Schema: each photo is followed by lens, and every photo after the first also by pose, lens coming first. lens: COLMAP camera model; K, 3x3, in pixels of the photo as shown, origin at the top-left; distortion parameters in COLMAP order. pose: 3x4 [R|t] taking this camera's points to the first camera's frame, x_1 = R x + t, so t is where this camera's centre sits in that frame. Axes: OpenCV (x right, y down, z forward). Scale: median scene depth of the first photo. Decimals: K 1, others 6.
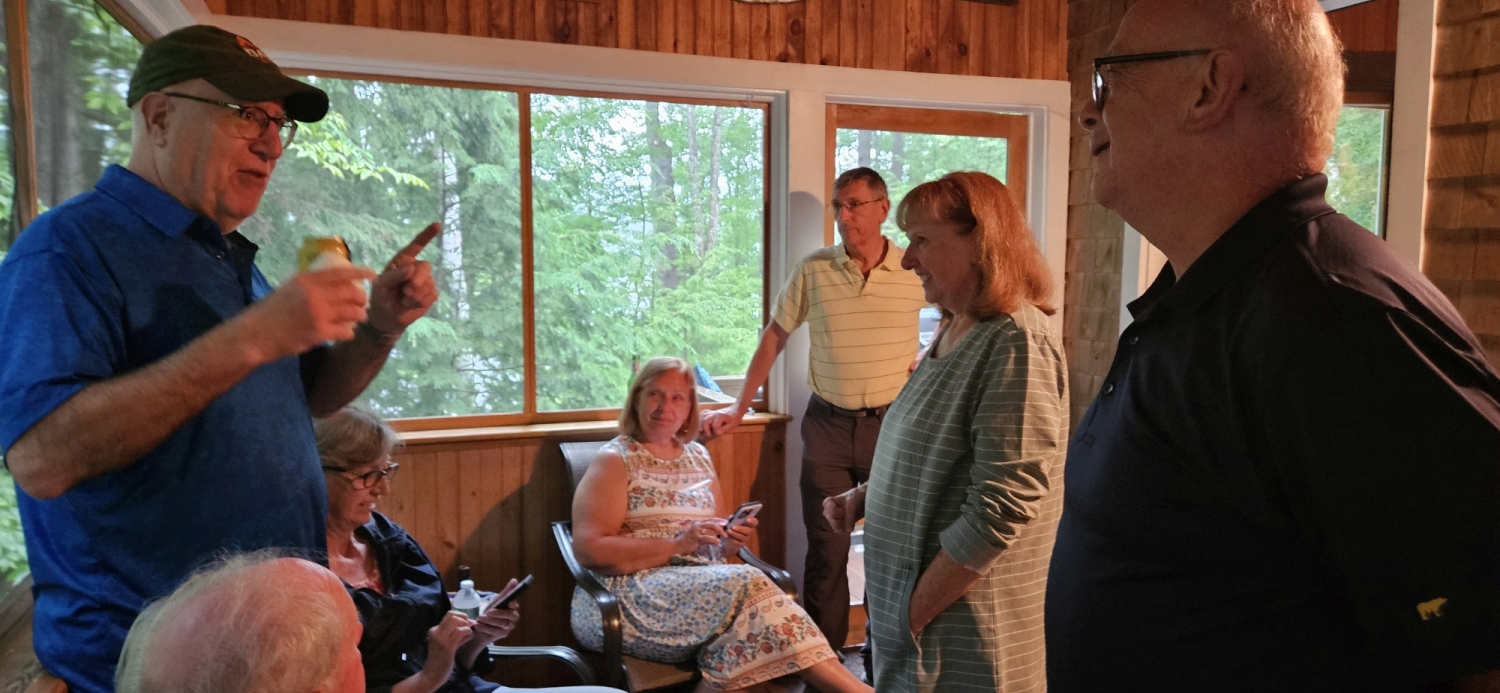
lens RADIAL K [[1000.1, 0, 746.0], [0, 1000.1, 353.0], [0, 0, 1]] dist [0.093661, -0.082509]
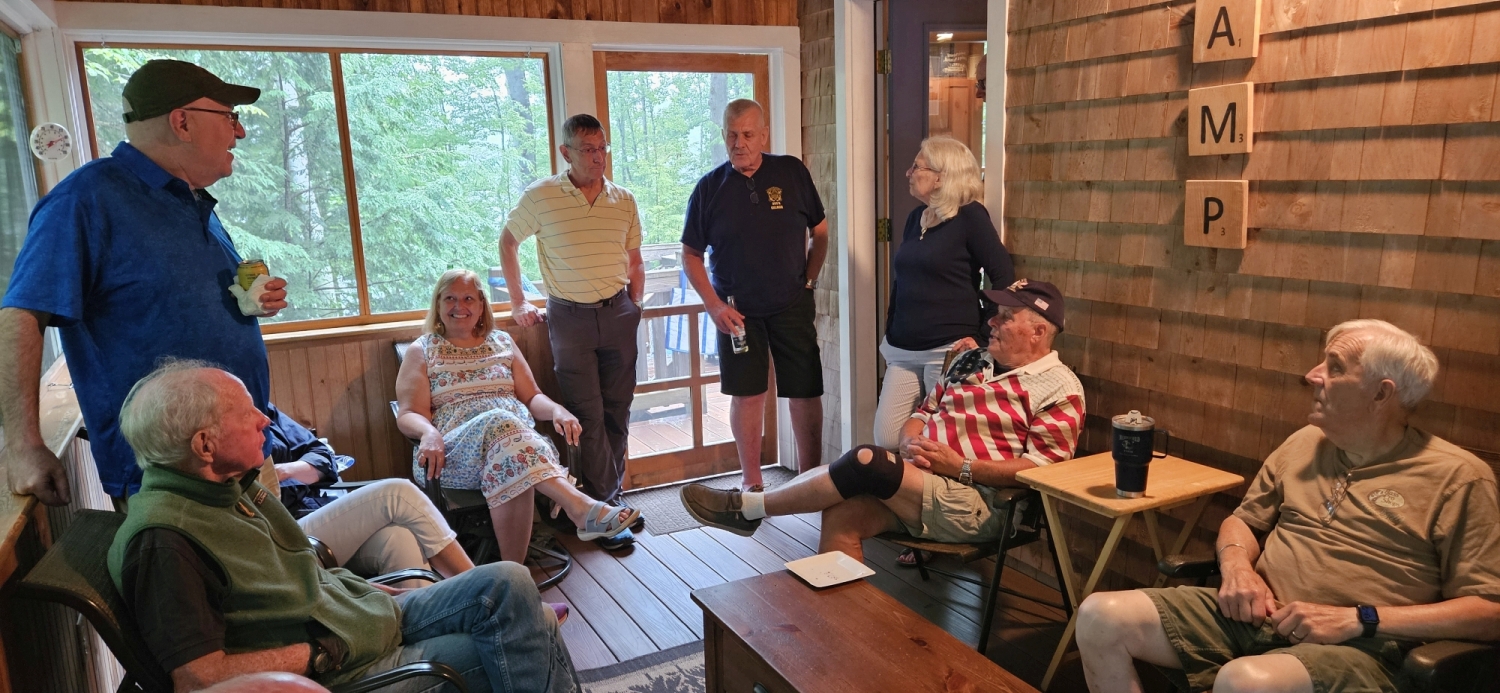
lens RADIAL K [[1000.1, 0, 746.0], [0, 1000.1, 353.0], [0, 0, 1]] dist [0.093661, -0.082509]
pose [[0.992027, -0.063797, 0.108684, 0.107144], [0.053249, 0.993826, 0.097334, 0.008404], [-0.114223, -0.090771, 0.989300, -0.279580]]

■ **What is required**: Reproduce all of the data above line for line, without changes, and leave the pictures out.

■ **Response below**:
Schema: each photo is followed by lens, and every photo after the first also by pose, lens coming first. lens: COLMAP camera model; K, 3x3, in pixels of the photo as shown, origin at the top-left; distortion parameters in COLMAP order. pose: 3x4 [R|t] taking this camera's points to the first camera's frame, x_1 = R x + t, so t is where this camera's centre sits in that frame. Axes: OpenCV (x right, y down, z forward). Scale: median scene depth of the first photo. Decimals: K 1, others 6.
lens RADIAL K [[1000.1, 0, 746.0], [0, 1000.1, 353.0], [0, 0, 1]] dist [0.093661, -0.082509]
lens RADIAL K [[1000.1, 0, 746.0], [0, 1000.1, 353.0], [0, 0, 1]] dist [0.093661, -0.082509]
pose [[0.992027, -0.063797, 0.108684, 0.107144], [0.053249, 0.993826, 0.097334, 0.008404], [-0.114223, -0.090771, 0.989300, -0.279580]]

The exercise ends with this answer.